[Recorded data]
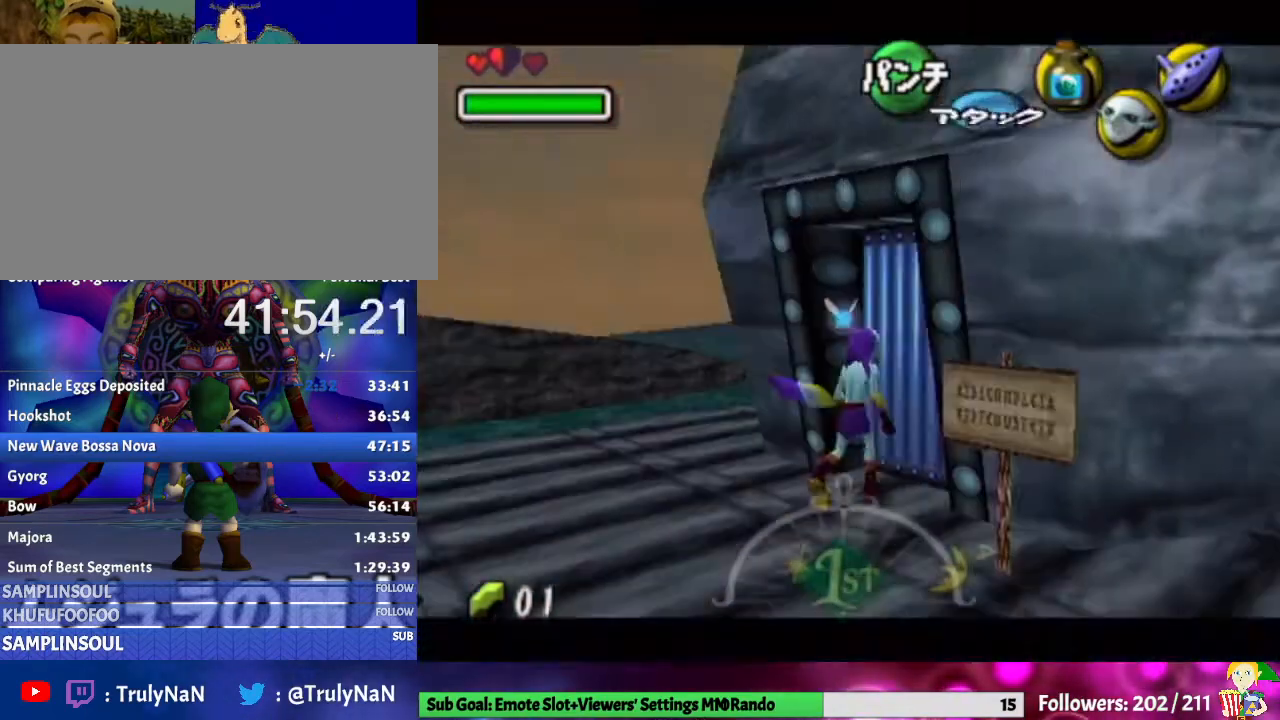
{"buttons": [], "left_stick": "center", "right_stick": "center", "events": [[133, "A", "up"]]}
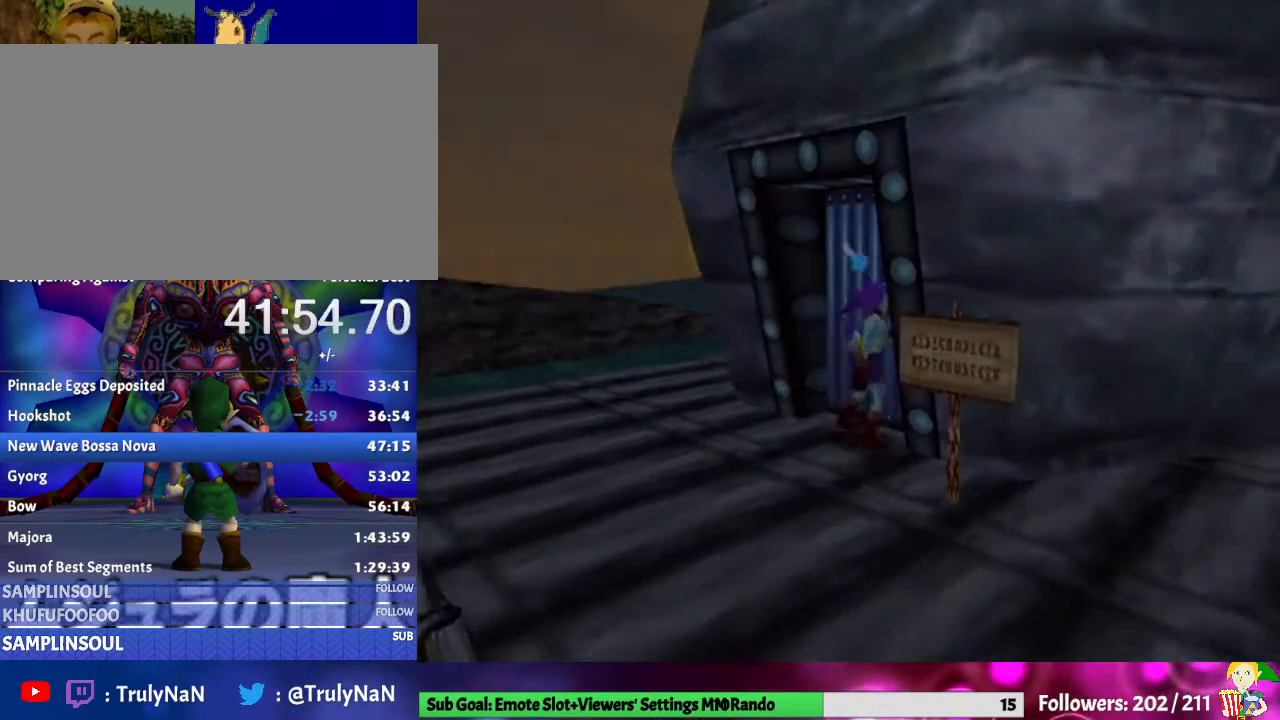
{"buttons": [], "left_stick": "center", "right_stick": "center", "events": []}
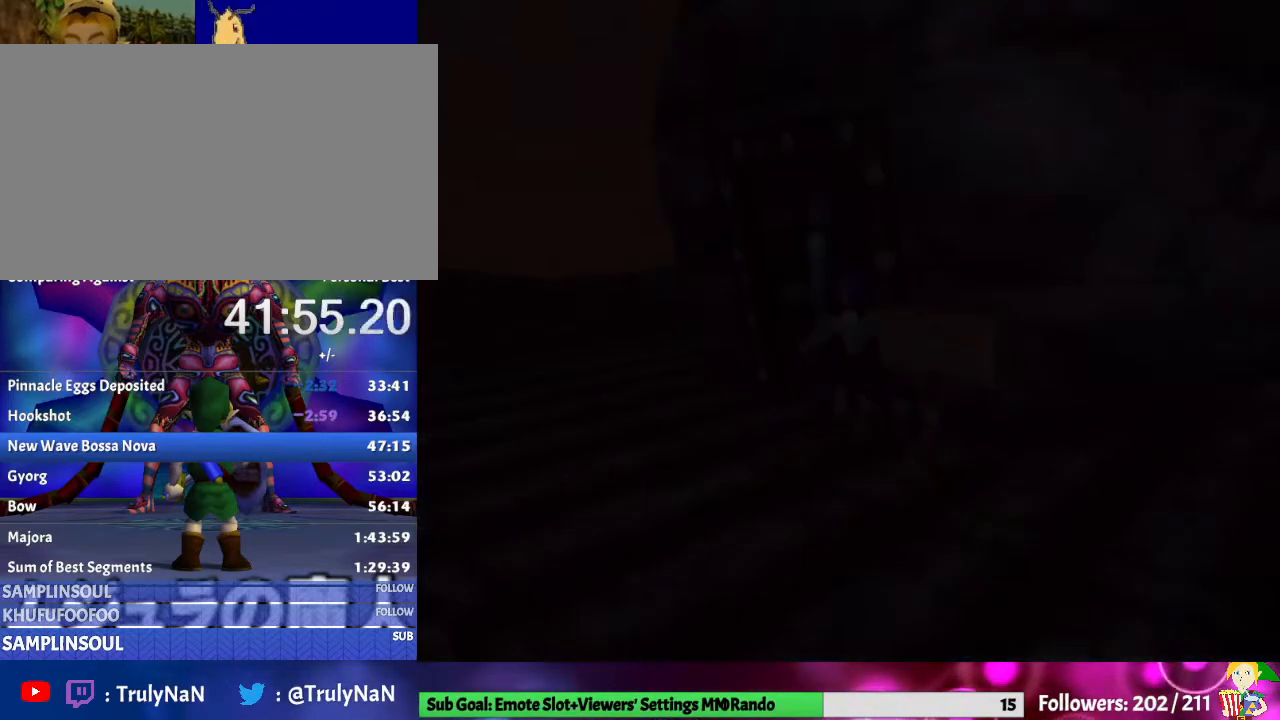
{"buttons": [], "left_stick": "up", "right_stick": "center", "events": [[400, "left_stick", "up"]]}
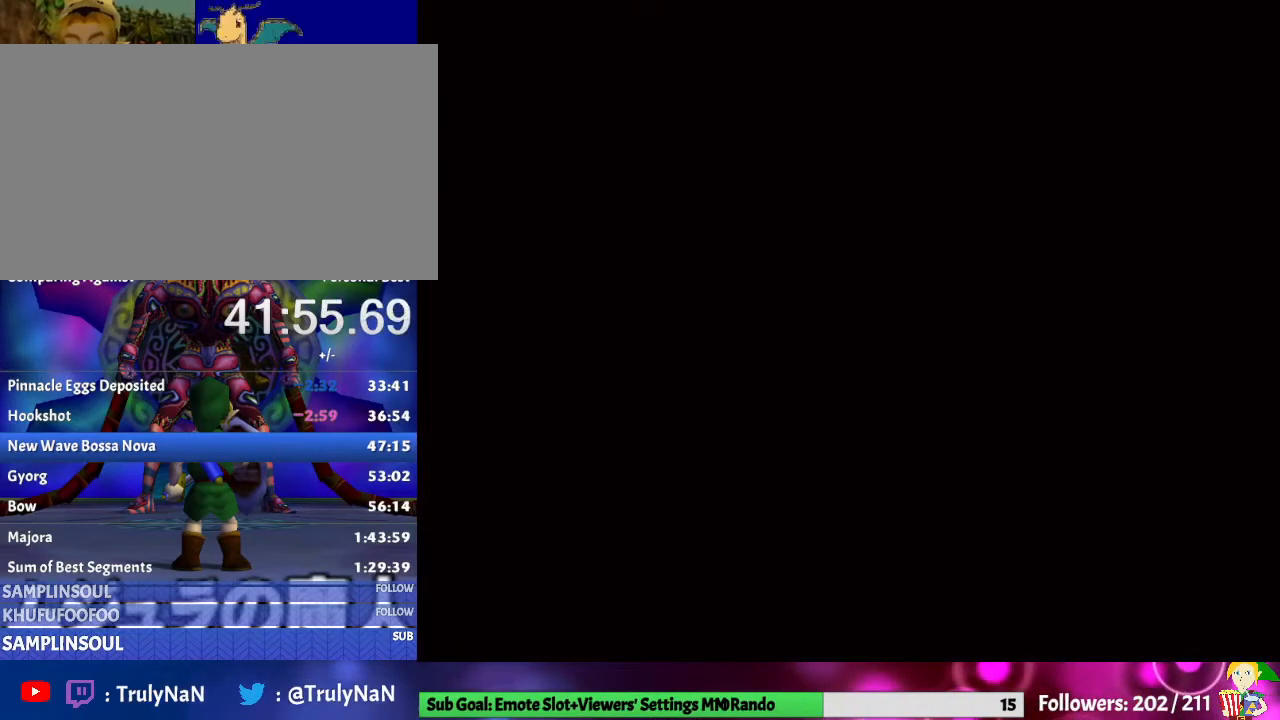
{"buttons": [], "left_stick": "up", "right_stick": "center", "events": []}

[Requirement] Write out each line again, exactly as it appears above, except for any picture.

[Task response]
{"buttons": [], "left_stick": "center", "right_stick": "center", "events": [[133, "A", "up"]]}
{"buttons": [], "left_stick": "center", "right_stick": "center", "events": []}
{"buttons": [], "left_stick": "up", "right_stick": "center", "events": [[400, "left_stick", "up"]]}
{"buttons": [], "left_stick": "up", "right_stick": "center", "events": []}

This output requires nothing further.